(cli): reduce deploy role scope

To pile on https://github.com/aws/aws-cdk/issues/12985#issuecomment-802793593, here are additional Pros for the proposed change:

• Reap benefits from current and future features of CDK tooling
  • For example, the CDK CLI heuristically detects security posture changes when cdk diff or cdk deploy is executed. Logging the security report would be a welcome improvement only possible with CDK tooling. Related to https://github.com/aws/aws-cdk-rfcs/issues/282
• Less reliance on CodePipeline self-mutation
  • Adding a new stack to your application deployment stage? Currently, CodePipeline needs to self-mutate to add the corresponding CloudFormation action. With the change, the pipeline definition does not need to mutate. Self-mutation becomes required only when the pipeline itself needs to be updated
    • E.g. when adding pre-build steps to the synth stage
    • E.g. when upgrading the CDK version used for (future) self-mutations
    • E.g. when changing the target environment of deployments (to update the pipeline role permissions)
  • Disabling self-mutation (already supported) becomes actually viable - this aligns with the common separation of responsibilities where an ops team manages CI/CD pipelines and developers only use existing CI/CD pipelines for their deployments
  • Self-mutation is so hard to reason about in many cases. The less reliance on it, the better
• No reliance on the CodePipeline cross-region support stack for cross-region deployments
  • Deploying to a different region? Currently this requires a support stack and setting up CodePipeline for cross-region replication of artifacts. This is taken care of by CDK but adds unnecessary complexity. With the change, bootstrapping the target environment region is sufficient.

I believe what’s happening is CodePipeline is generating a presigned URL for the template and passing that URL to CloudFormation.

Yep this seems to be the case. Opened a PR to get docs updated and hopefully confirmation of that.

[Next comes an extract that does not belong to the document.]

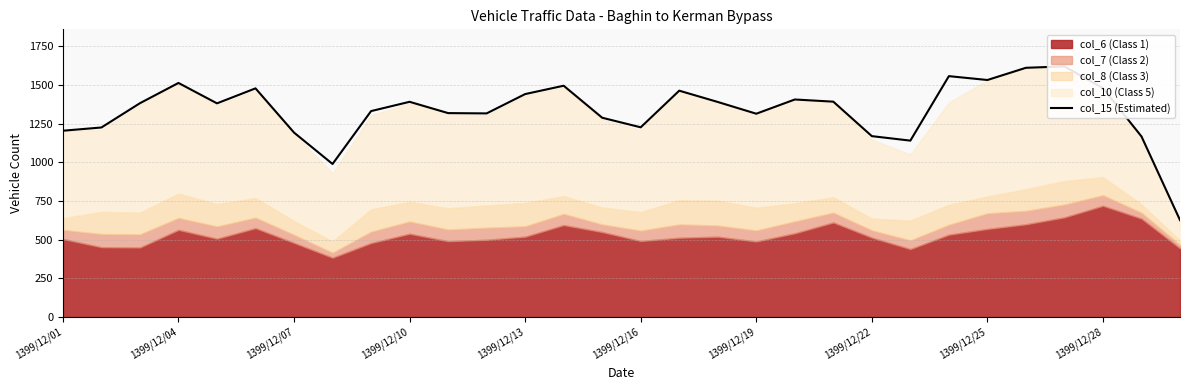

What position from the right is 10?

20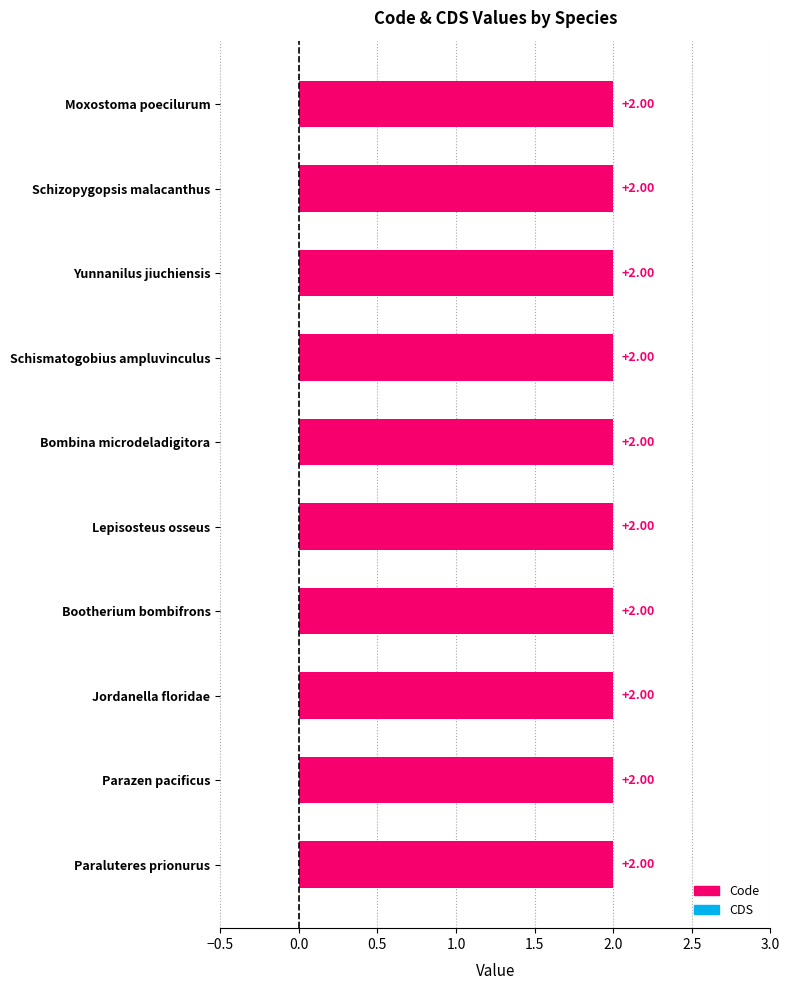

How many groups of bars are there?

10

action use a role in A, and then pass the execution role from account B to CloudFormation

This doesn’t work either. Get

Cross-account pass role is not allowed.

so created another PR to document that and get confirmaton.

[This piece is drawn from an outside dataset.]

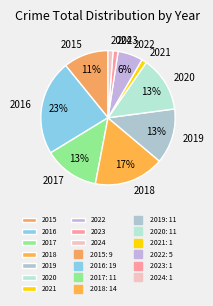

How many slices are in this pie chart?

10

Spending so much time trying things that could have been avoided if the docs were clearer 😐

Back to one of my original questions:

I wonder if we could switch to a solution where we use the CodePipeline CloudFormation action for same account deploys, but for cross account switch to CodeBuild and either using the CDK to deploy or a CloudFormation API call?

I’m wondering what the gain really is of using the built-in actions (even for same account deploys) over having a single CodeBuild step with cdk deploy, that does everything? That action would just need to run as a role that can assume the deploy and file publish roles that are in the manifest (which would be updated in the UpdatePipeline stage if necessary).

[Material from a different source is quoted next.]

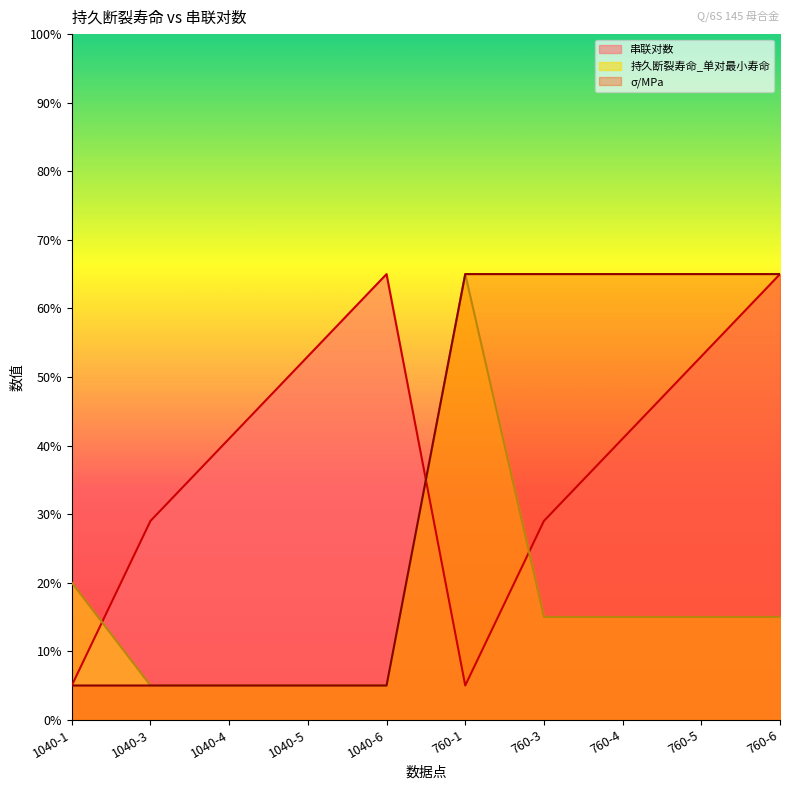

Reading right to left, extract all data points from this chart.

串联对数: 65.0	53.0	41.0	29.0	5.0	65.0	53.0	41.0	29.0	5.0
持久断裂寿命_单对最小寿命: 15.0	15.0	15.0	15.0	65.0	5.0	5.0	5.0	5.0	20.0
σ/MPa: 65.0	65.0	65.0	65.0	65.0	5.0	5.0	5.0	5.0	5.0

It would make the code simpler and remove the need for these * permission on the deploy role, given the template would be uploaded to the artifact bucket of account B (key point) if it needed to be.

Pros:

• deploy role no longer has access to deploy keys and all s3 buckets in the account it’s part of and other accounts that have the resource policies allowing it, because account B would no longer need to be able to access the pipeline artifact bucket in account A.
  • we have discussed an approach to reduce this to only allow access to accounts that are not the account the role is contained in, and this should work, but is still a bit leaky and adds complexity to the bootstrap template that is not needed IMO, and also not needed for anyone not using the pipelines module
• It’s a single CodeBuild job vs multiple asset upload stages and CloudFormation stages, so will probably be quicker in general, and given it’s a standard cdk deploy people will understand the log output and any errors should be clear.
• Resulting pipeline stack should be smaller
• If a cross account deploy fails due to a CloudFormation error, the CloudFormation errors should be visible in the cdk deploy output.
  • The CodeBuild CloudFormation action links to the stack to see the events, which is sometimes hard/impossible to get to if it’s a different account.
• Code should be simpler because we don’t need to split the cdk artifact into assets and templates anymore

Cons:

• Don’t get the nice CodePipeline CloudFormation UI and it’s not split up visually into the seperate parts
  • but does it really need to be? One of the gains is it makes it easier to see which part fails (but on the other hand it’s actually harder to get the reason why it failed sometimes), but given all this is managed by the CDK, it shouldn’t fail anyway. If it did, the cdk deploy output should already be clear.
• Cost. Running CodeBuild may be more expensive than CloudFormation actions.

@rix0rrr thoughts? Have I missed some cons? Should this be an RFC?